[Dataset records]
┄┄┄┄┄┄┄┄┄┄
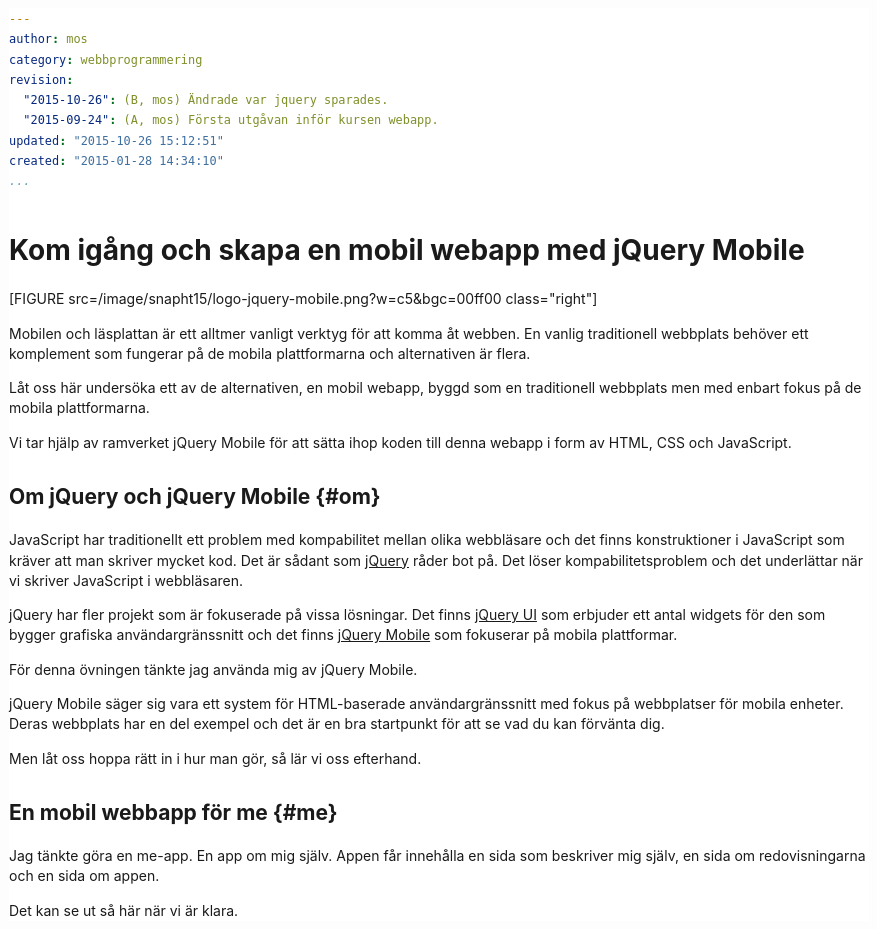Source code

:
 ```yaml
---
author: mos
category: webbprogrammering
revision:
  "2015-10-26": (B, mos) Ändrade var jquery sparades.
  "2015-09-24": (A, mos) Första utgåvan inför kursen webapp.
updated: "2015-10-26 15:12:51"
created: "2015-01-28 14:34:10"
...
```

Kom igång och skapa en mobil webapp med jQuery Mobile
==================================

[FIGURE src=/image/snapht15/logo-jquery-mobile.png?w=c5&bgc=00ff00 class="right"]

Mobilen och läsplattan är ett alltmer vanligt verktyg för att komma åt webben. En vanlig traditionell webbplats behöver ett komplement som fungerar på de mobila plattformarna och alternativen är flera.

Låt oss här undersöka ett av de alternativen, en mobil webapp, byggd som en traditionell webbplats men med enbart fokus på de mobila plattformarna.

Vi tar hjälp av ramverket jQuery Mobile för att sätta ihop koden till denna webapp i form av HTML, CSS och JavaScript.





Om jQuery och jQuery Mobile {#om}
--------------------------------------

JavaScript har traditionellt ett problem med kompabilitet mellan olika webbläsare och det finns konstruktioner i JavaScript som kräver att man skriver mycket kod. Det är sådant som [jQuery](http://jquery.com/) råder bot på. Det löser kompabilitetsproblem och det underlättar när vi skriver JavaScript i webbläsaren.

jQuery har fler projekt som är fokuserade på vissa lösningar. Det finns [jQuery UI](http://jqueryui.com/) som erbjuder ett antal widgets för den som bygger grafiska användargränssnitt och det finns [jQuery Mobile](http://jquerymobile.com/) som fokuserar på mobila plattformar.

För denna övningen tänkte jag använda mig av jQuery Mobile.

jQuery Mobile säger sig vara ett system för HTML-baserade användargränssnitt med fokus på webbplatser för mobila enheter. Deras webbplats har en del exempel och det är en bra startpunkt för att se vad du kan förvänta dig.

Men låt oss hoppa rätt in i hur man gör, så lär vi oss efterhand.



En mobil webbapp för me {#me}
--------------------------------------

Jag tänkte göra en me-app. En app om mig själv. Appen får innehålla en sida som beskriver mig själv, en sida om redovisningarna och en sida om appen.

Det kan se ut så här när vi är klara.
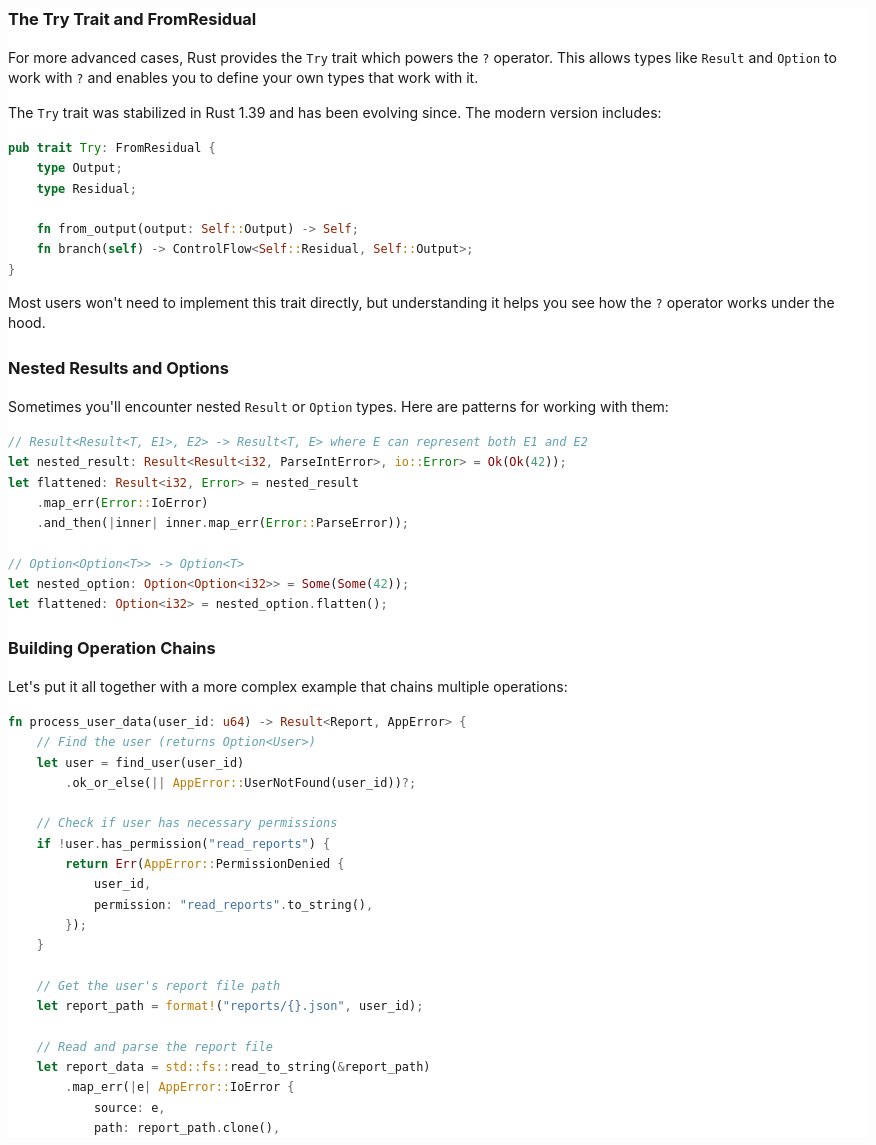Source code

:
 ```rust
```

### The Try Trait and FromResidual

For more advanced cases, Rust provides the `Try` trait which powers the `?` operator. This allows types like `Result` and `Option` to work with `?` and enables you to define your own types that work with it.

The `Try` trait was stabilized in Rust 1.39 and has been evolving since. The modern version includes:

```rust
pub trait Try: FromResidual {
    type Output;
    type Residual;

    fn from_output(output: Self::Output) -> Self;
    fn branch(self) -> ControlFlow<Self::Residual, Self::Output>;
}
```

Most users won't need to implement this trait directly, but understanding it helps you see how the `?` operator works under the hood.

### Nested Results and Options

Sometimes you'll encounter nested `Result` or `Option` types. Here are patterns for working with them:

```rust
// Result<Result<T, E1>, E2> -> Result<T, E> where E can represent both E1 and E2
let nested_result: Result<Result<i32, ParseIntError>, io::Error> = Ok(Ok(42));
let flattened: Result<i32, Error> = nested_result
    .map_err(Error::IoError)
    .and_then(|inner| inner.map_err(Error::ParseError));

// Option<Option<T>> -> Option<T>
let nested_option: Option<Option<i32>> = Some(Some(42));
let flattened: Option<i32> = nested_option.flatten();
```

### Building Operation Chains

Let's put it all together with a more complex example that chains multiple operations:

```rust
fn process_user_data(user_id: u64) -> Result<Report, AppError> {
    // Find the user (returns Option<User>)
    let user = find_user(user_id)
        .ok_or_else(|| AppError::UserNotFound(user_id))?;

    // Check if user has necessary permissions
    if !user.has_permission("read_reports") {
        return Err(AppError::PermissionDenied {
            user_id,
            permission: "read_reports".to_string(),
        });
    }

    // Get the user's report file path
    let report_path = format!("reports/{}.json", user_id);

    // Read and parse the report file
    let report_data = std::fs::read_to_string(&report_path)
        .map_err(|e| AppError::IoError {
            source: e,
            path: report_path.clone(),
```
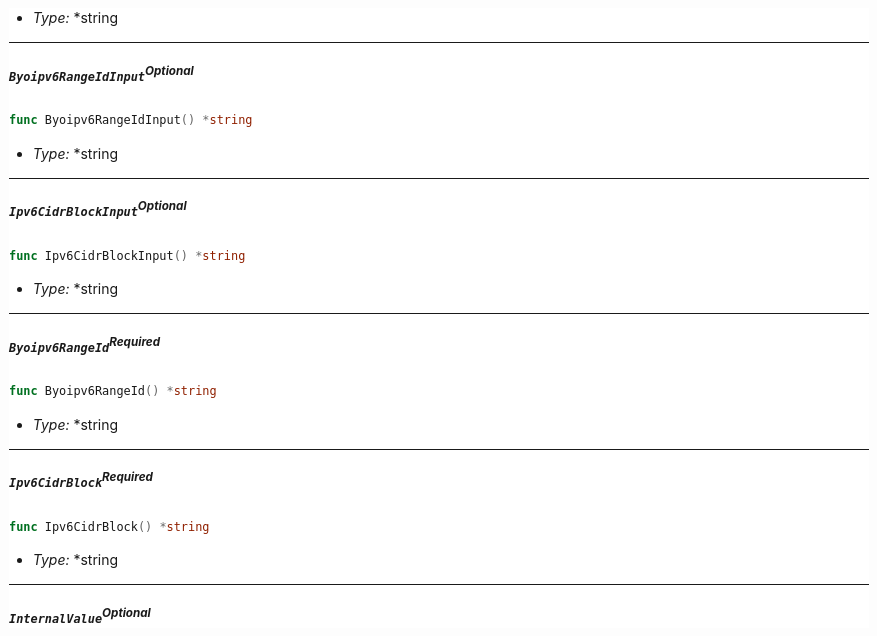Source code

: - *Type:* *string

---

##### `Byoipv6RangeIdInput`<sup>Optional</sup> <a name="Byoipv6RangeIdInput" id="rhizo-co-terraform-provider-oci.coreVcn.CoreVcnByoipv6CidrDetailsOutputReference.property.byoipv6RangeIdInput"></a>

```go
func Byoipv6RangeIdInput() *string
```

- *Type:* *string

---

##### `Ipv6CidrBlockInput`<sup>Optional</sup> <a name="Ipv6CidrBlockInput" id="rhizo-co-terraform-provider-oci.coreVcn.CoreVcnByoipv6CidrDetailsOutputReference.property.ipv6CidrBlockInput"></a>

```go
func Ipv6CidrBlockInput() *string
```

- *Type:* *string

---

##### `Byoipv6RangeId`<sup>Required</sup> <a name="Byoipv6RangeId" id="rhizo-co-terraform-provider-oci.coreVcn.CoreVcnByoipv6CidrDetailsOutputReference.property.byoipv6RangeId"></a>

```go
func Byoipv6RangeId() *string
```

- *Type:* *string

---

##### `Ipv6CidrBlock`<sup>Required</sup> <a name="Ipv6CidrBlock" id="rhizo-co-terraform-provider-oci.coreVcn.CoreVcnByoipv6CidrDetailsOutputReference.property.ipv6CidrBlock"></a>

```go
func Ipv6CidrBlock() *string
```

- *Type:* *string

---

##### `InternalValue`<sup>Optional</sup> <a name="InternalValue" id="rhizo-co-terraform-provider-oci.coreVcn.CoreVcnByoipv6CidrDetailsOutputReference.property.internalValue"></a>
┄┄┄┄┄┄┄┄┄┄
**ABOUT THIS EXERCISE:** Repeat the data verbatim through the "Mobilen och läsplattan" line, no pictures.

**YOUR SOLUTION:**
Source code

:
 ```yaml
---
author: mos
category: webbprogrammering
revision:
  "2015-10-26": (B, mos) Ändrade var jquery sparades.
  "2015-09-24": (A, mos) Första utgåvan inför kursen webapp.
updated: "2015-10-26 15:12:51"
created: "2015-01-28 14:34:10"
...
```

Kom igång och skapa en mobil webapp med jQuery Mobile
==================================

[FIGURE src=/image/snapht15/logo-jquery-mobile.png?w=c5&bgc=00ff00 class="right"]

Mobilen och läsplattan är ett alltmer vanligt verktyg för att komma åt webben. En vanlig traditionell webbplats behöver ett komplement som fungerar på de mobila plattformarna och alternativen är flera.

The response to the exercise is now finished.